(Dataset entries)
....
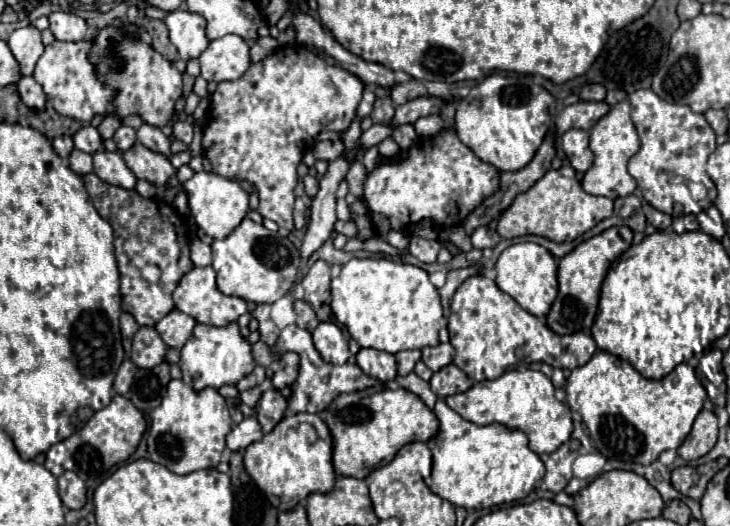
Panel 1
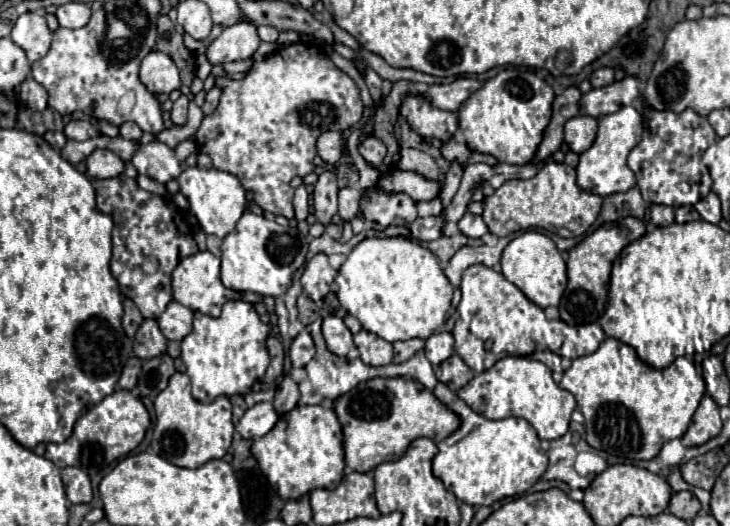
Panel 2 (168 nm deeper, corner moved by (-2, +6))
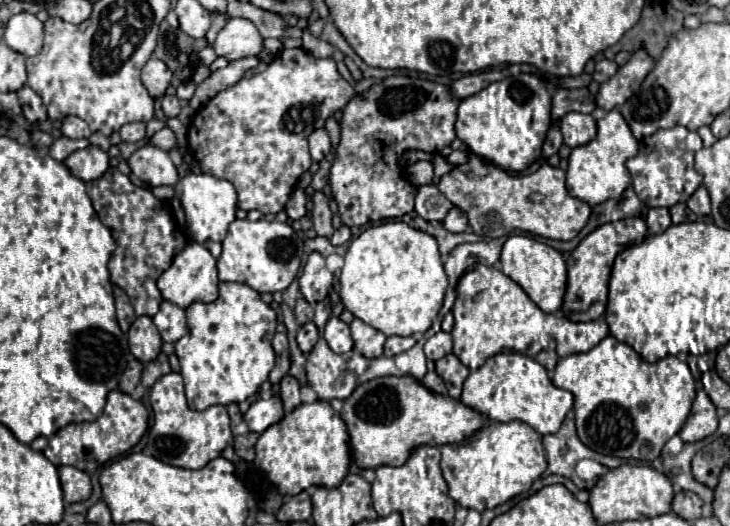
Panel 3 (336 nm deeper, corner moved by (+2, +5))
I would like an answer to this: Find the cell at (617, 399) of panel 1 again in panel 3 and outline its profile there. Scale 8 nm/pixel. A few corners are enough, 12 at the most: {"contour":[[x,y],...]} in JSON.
{"contour":[[607,335],[559,359],[581,443],[653,461],[695,401],[685,361]]}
....
> Problem statement: A word-for-word copy of all the data is required, minus the pictures.

> Answer section:
Panel 1
Panel 2 (168 nm deeper, corner moved by (-2, +6))
Panel 3 (336 nm deeper, corner moved by (+2, +5))
I would like an answer to this: Find the cell at (617, 399) of panel 1 again in panel 3 and outline its profile there. Scale 8 nm/pixel. A few corners are enough, 12 at the most: {"contour":[[x,y],...]} in JSON.
{"contour":[[607,335],[559,359],[581,443],[653,461],[695,401],[685,361]]}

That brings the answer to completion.